That's one of the potential weaknesses in the idea. Ten trillion dollars might be too much to lose in a prediction market on how long it will take for Moscow to conquer Kiev, if it happens at all, conditional on Russia invading Ukraine; but is it too much to lose in a prediction market that could swing the US election?
Observably, so far, political spammers do not obtain ten trillion dollars per US election to spend on influencing it. Arguably this is only because they haven't found an effective way to spend that much money, and we should be very concerned that a mere 50 million dollars seems to have been enough to influence the prediction market results quite seriously in this case.

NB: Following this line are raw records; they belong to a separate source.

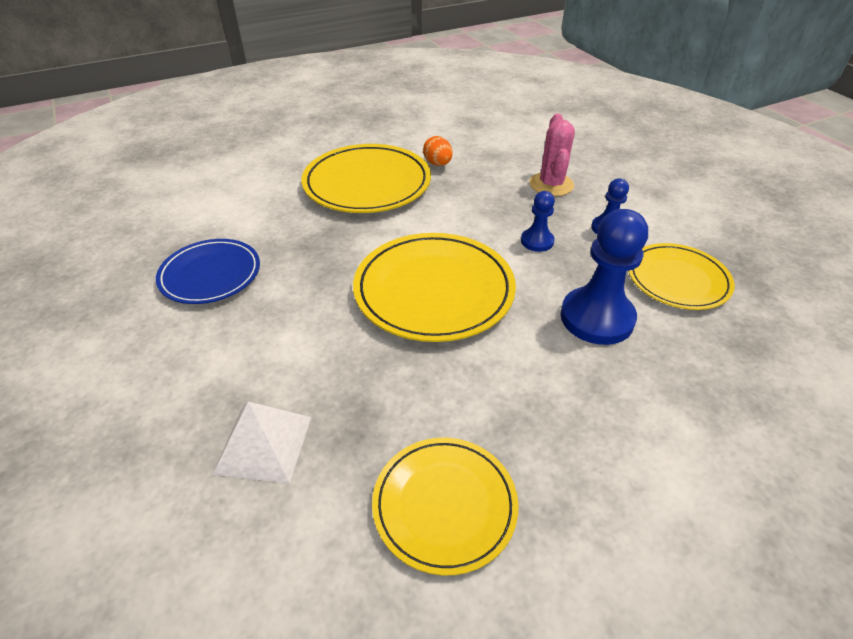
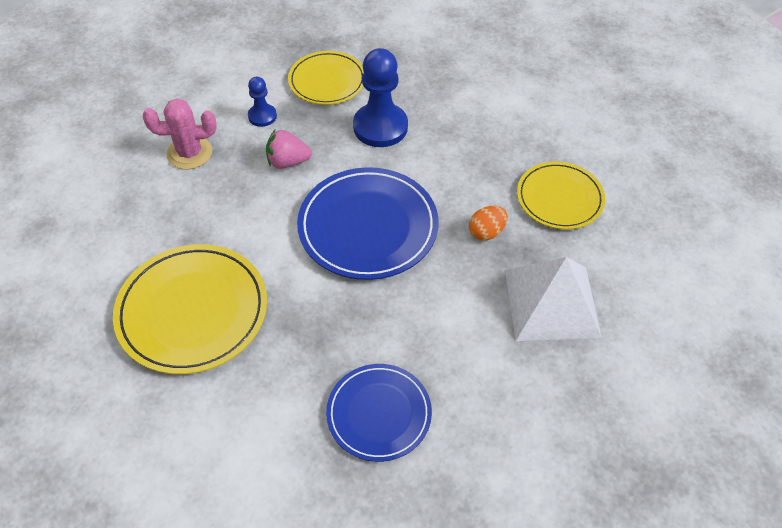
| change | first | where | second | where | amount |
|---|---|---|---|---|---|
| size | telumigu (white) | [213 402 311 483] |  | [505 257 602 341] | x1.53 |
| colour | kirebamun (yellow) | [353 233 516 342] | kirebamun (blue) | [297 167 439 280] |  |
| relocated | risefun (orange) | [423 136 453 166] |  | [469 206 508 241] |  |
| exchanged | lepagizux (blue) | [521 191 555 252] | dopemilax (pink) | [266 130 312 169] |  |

But that's not necessarily inherent to markets, even prediction markets. Foreign exchange rates were a major issue in our last election, because our rate of inflation was top in the world last year, but it isn't plausible for political parties to bet enough in forex futures markets to influence their predictions of those exchange rates—because banks bet almost 8 trillion dollars per day in the forex markets, so to intentionally maintain an irrational prediction in the market over the several months of the campaign, you'd need to be rich enough to expend roughly the entire world yearly GDP, and willing to lose it.
If sending spam required posting a bond set by the receiver, to be paid to the receiver if they decided the email was unwanted, I think you'd find that even political spammers did start to care a great deal about the cost. Until they cared, I'd set up domains with billions of potential receivers, each setting a ten-dollar bond. After the political spammers transferred their first few billion dollars to me, they'd run out of money.